- Extract
Start of Block

Rafael Ávila de Espíndola-2
> To ensure that the division between GC and non-GC has meaning. The cycle
> must be broken somewhere!
>
> GC memory can point to non-GC. If non-GC could, in turn, point to GC,
> then it would be possible to form a reference cycle with GC memory:
> non-GC memory could wind up owning itself. Meaning: destruction order
> would become non-deterministic.

I am not sure you need something that strong. For example, lets say you
have a type B and a type C that can form a cycle with each other. If you
also have A type A that just points to B, A can point to a cycle, but
cannot be part of one.

> I think. Possibly we the determination of non-GC-ness of mutable memory
> (involving inspection of the transitive closure of its structure) could
> be refined in such a way as to differentiate the two. But with the
> current non-GC-ness definition ("no mutable boxes holding recursive
> tags") it won't work. We'd need to ... I guess be able to prove that the
> GC-memory subgraphs within a non-GC type do not permit formation of
> cycles between themselves. A vector of cyclic lists is itself acyclic,
> say; so long as they're not cyclic lists of vectors of cyclic lists :)

End of Block

- Required work
[A] Translate the sentence "GC memory can point to non-GC." from the message on GC and non-GC memory into Spanish.
[B] Retype the part of the message on GC and non-GC memory starting at "I am not sure" and ending at "cyclic lists :)".

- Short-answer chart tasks
Start of Block

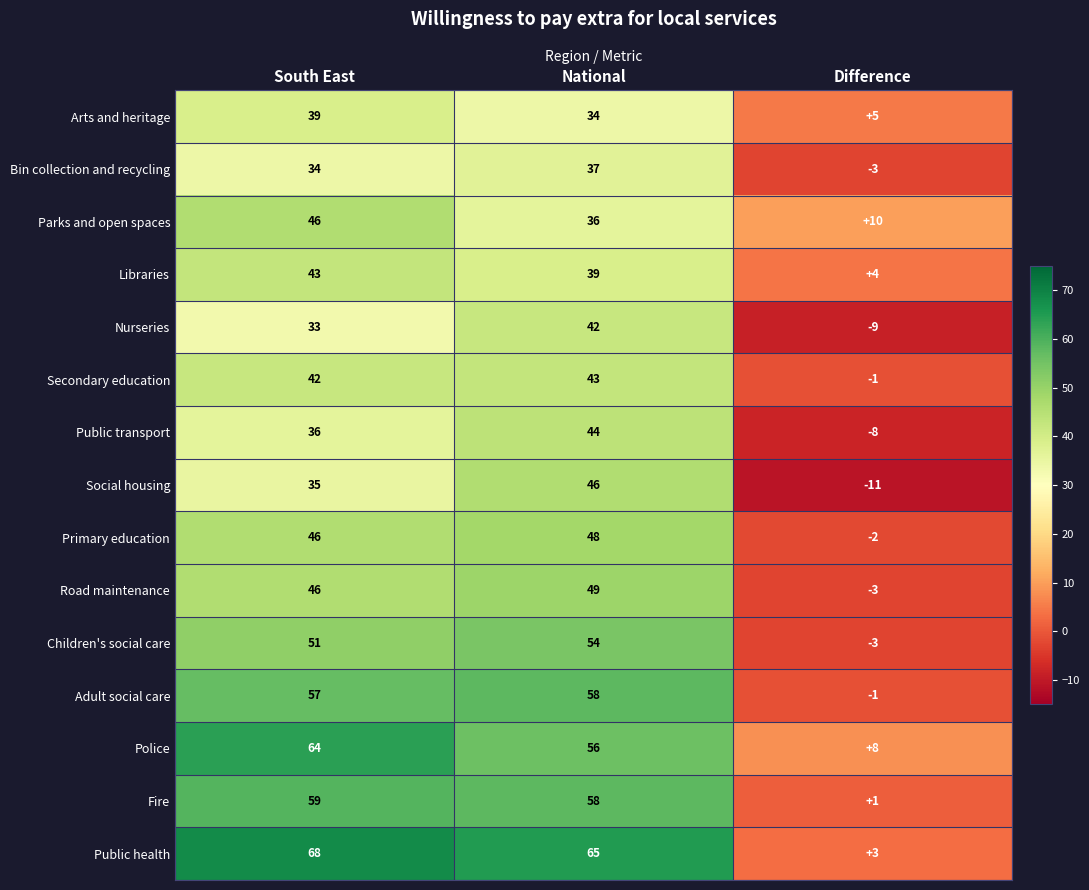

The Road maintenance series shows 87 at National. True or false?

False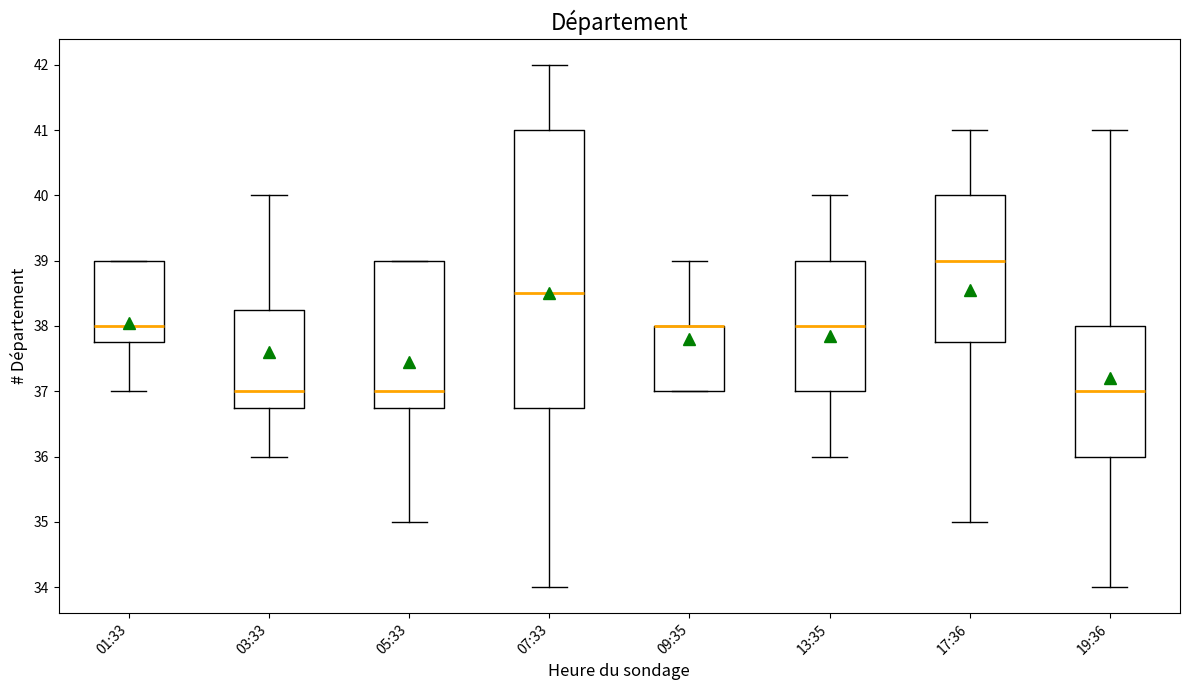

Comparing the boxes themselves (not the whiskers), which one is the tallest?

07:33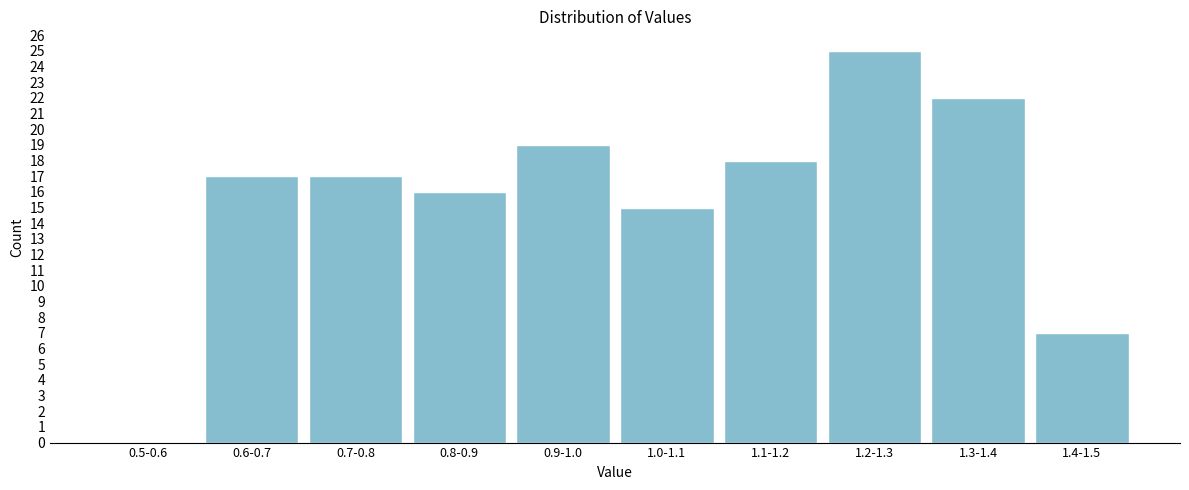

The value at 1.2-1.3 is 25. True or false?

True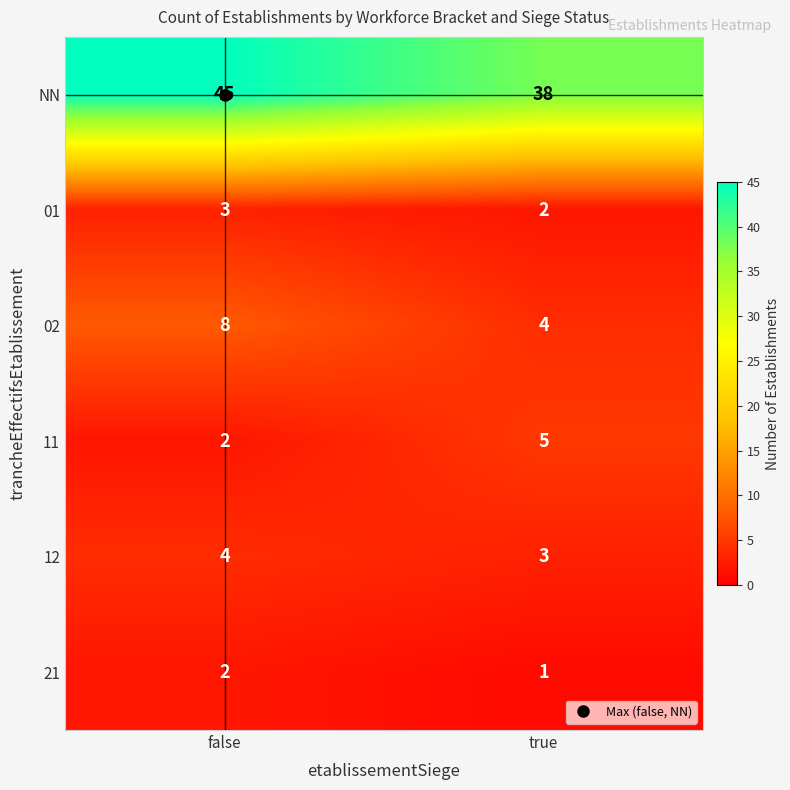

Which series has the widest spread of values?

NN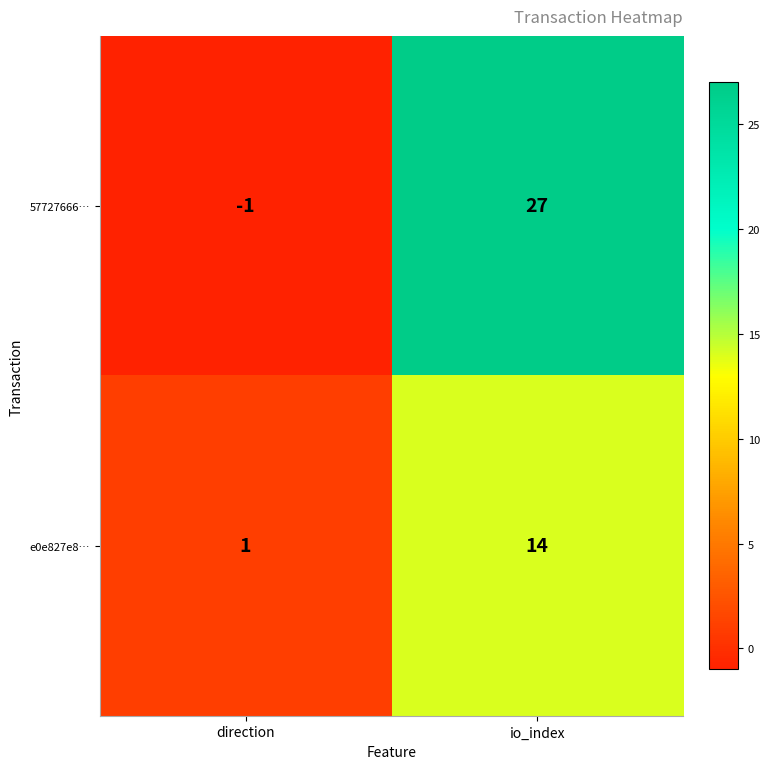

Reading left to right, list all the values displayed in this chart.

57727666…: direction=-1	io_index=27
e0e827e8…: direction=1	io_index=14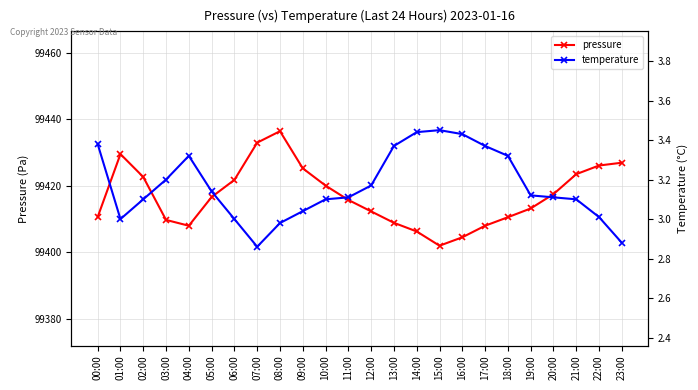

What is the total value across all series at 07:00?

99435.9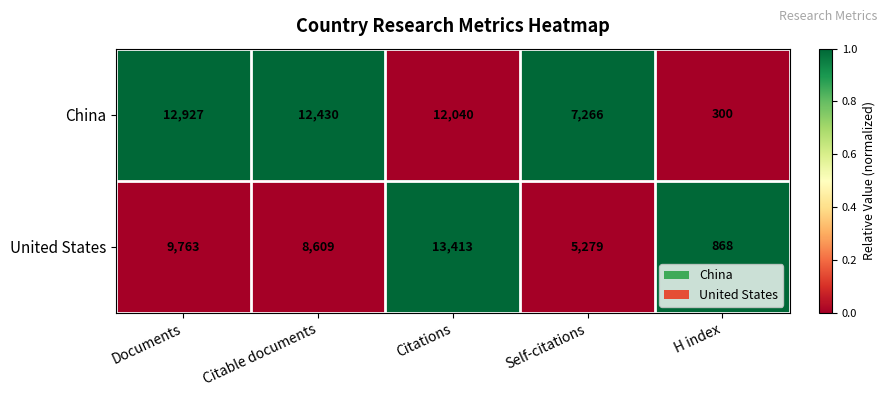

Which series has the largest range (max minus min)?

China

End of Block

- Answers to the problems
[A] La memoria GC puede apuntar a memoria no GC.

[B]
I am not sure you need something that strong. For example, lets say you
have a type B and a type C that can form a cycle with each other. If you
also have A type A that just points to B, A can point to a cycle, but
cannot be part of one.

> I think. Possibly we the determination of non-GC-ness of mutable memory
> (involving inspection of the transitive closure of its structure) could
> be refined in such a way as to differentiate the two. But with the
> current non-GC-ness definition ("no mutable boxes holding recursive
> tags") it won't work. We'd need to ... I guess be able to prove that the
> GC-memory subgraphs within a non-GC type do not permit formation of
> cycles between themselves. A vector of cyclic lists is itself acyclic,
> say; so long as they're not cyclic lists of vectors of cyclic lists :)